But while Petraeus is skewed by political cartoonists on editorial pages, the sinners of yore faced the scathing brush of William Hogarth.
Often called the father of pictorial satire, Hogarth used his artistic talent and sharp wit to shine a spotlight on the sins of 18th-century London. Local collector Andrew Burgin describes Hogarth as “a master satirist,” his work a “sly allusion to what was going on at the time.”
An exhibition of Hogarth’s etchings and engravings, on loan from Burgin, is on exhibit through Dec. 30 at the Public Library of Anniston-Calhoun County. Acquired by Burgin more than 40 years ago at an estate sale in Tallahassee, Fla., the 30 original prints were produced in the mid-1700s.
“They are all over 250 years old,” Burgin pointed out. “I feel certain this is a once-in-a-lifetime opportunity for Anniston and Calhoun County.”
According to library director Teresa Kiser, it is the oldest, most historic exhibit the library has ever presented.
Hogarth’s innovations in satirical art created a genre where there was none, paving the way for the political cartoons and comic strips we know today.
His artwork overflows with intricate details and hidden meaning — and more plot twists than a CIA scandal.
“Every little thing has some sort of meaning,” Kiser said. “You would have had to live during that time to understand all of the nuances.”
Nowhere is this better illustrated than in one of Hogarth’s most famous works, “Industry and Idleness.” Included in the exhibit are four prints from the series, which charts the course of two very different apprentices.
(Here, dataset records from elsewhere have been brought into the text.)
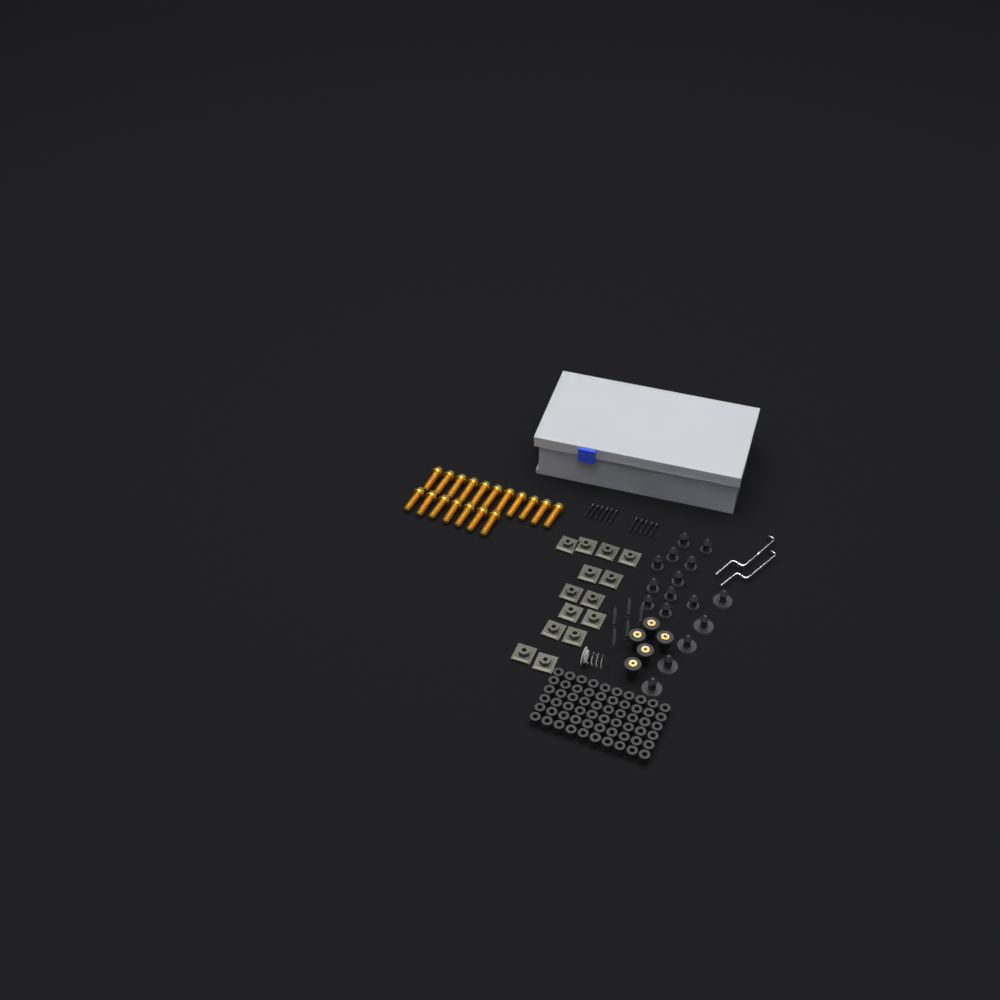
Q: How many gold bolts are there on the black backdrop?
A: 18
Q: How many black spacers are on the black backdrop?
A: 60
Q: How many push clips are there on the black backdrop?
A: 16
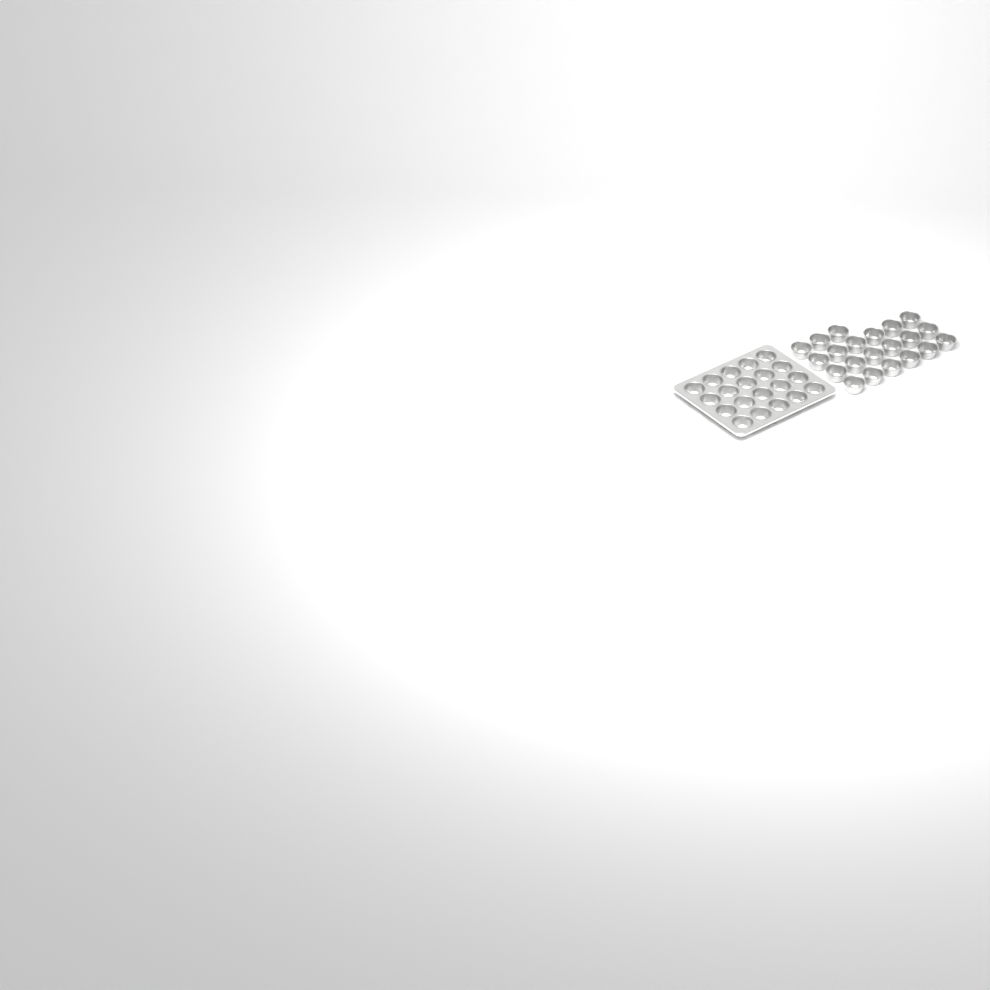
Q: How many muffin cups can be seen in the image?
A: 41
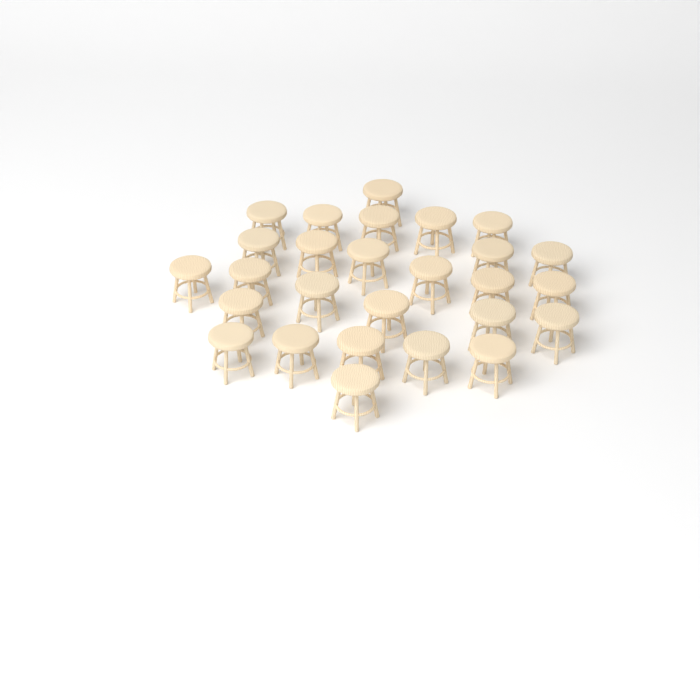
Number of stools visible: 27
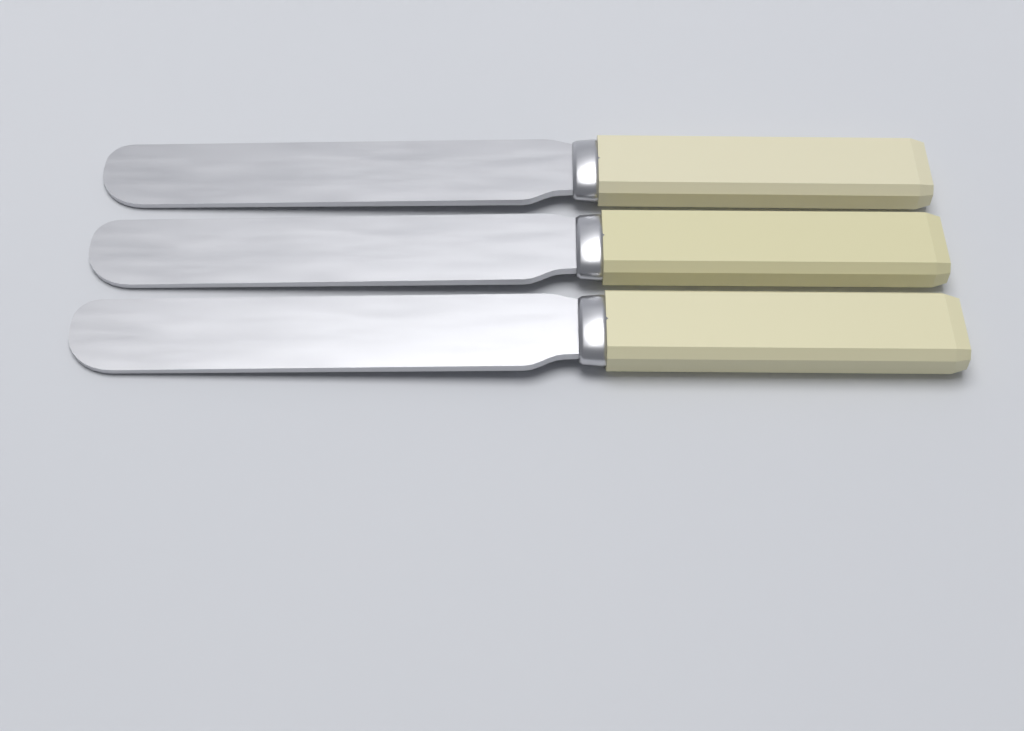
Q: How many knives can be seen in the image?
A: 3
Hogarth foreshadows the fate of his idle apprentice in forgotten corners of each scene. A discarded copy of “Moll Flanders,” the tale of a fallen woman, can be found in the first print. Later, Idle’s hooker friend is seen admiring an earring shaped like a gallows.
“He was a very earthy man,” Burgin said by way of explanation. “The times were earthy.”
Although more than 250 years old, the “earthy” times Hogarth captures are not hard to imagine today. A man murders his pregnant mistress in a jealous rage. A mother weeps for her rebellious son who’s turned to gambling and theft.
Perhaps the work most shocking, and fascinating, and hardest to turn away from, is “The Four Stages of Cruelty.” The series of four prints documents the grisly progression of inhumanity in society, “each depiction a little more grotesque than the one before,” Kiser said, warning that “some find them disturbing.”
In fact, the artist himself found them disturbing. But the cruelty of the scenes, “the very describing of which gives pain,” Hogarth later wrote, was necessary to affect even “the most strong hearts.”
Moral aim aside, Burgin is quick to point out that even in Hogarth’s darkest caricatures, he makes his point with tongue in cheek. The mistreated hounds in “The First Stage of Cruelty,” for instance, are slyly vindicated in the final scene of the series, where a dog is seen feasting on the internal organs of a freshly executed criminal.
“He had a delicious sense of humor,” Burgin said.
That unassuming yet biting humor, even in the face of moral outrage, permeates the show, cementing Hogarth’s role in the evolution of satire, as we know it. Each print has a story to weave, a secret to share, perhaps even a scandal to break.
And thanks to Hogarth and the satirists who came before, we know how to look those scandals in the face and laugh.
William Hogarth prints
Through Dec. 30: Upstairs gallery at the Public Library of Anniston-Calhoun County, 108 E. 10th St., Anniston.
Hours: 8:30 a.m.-6 p.m. Monday-Thursday, 8:30 a.m.-5 p.m. Friday, 10 a.m.-5 p.m. Saturday, 1-5 p.m. Sunday.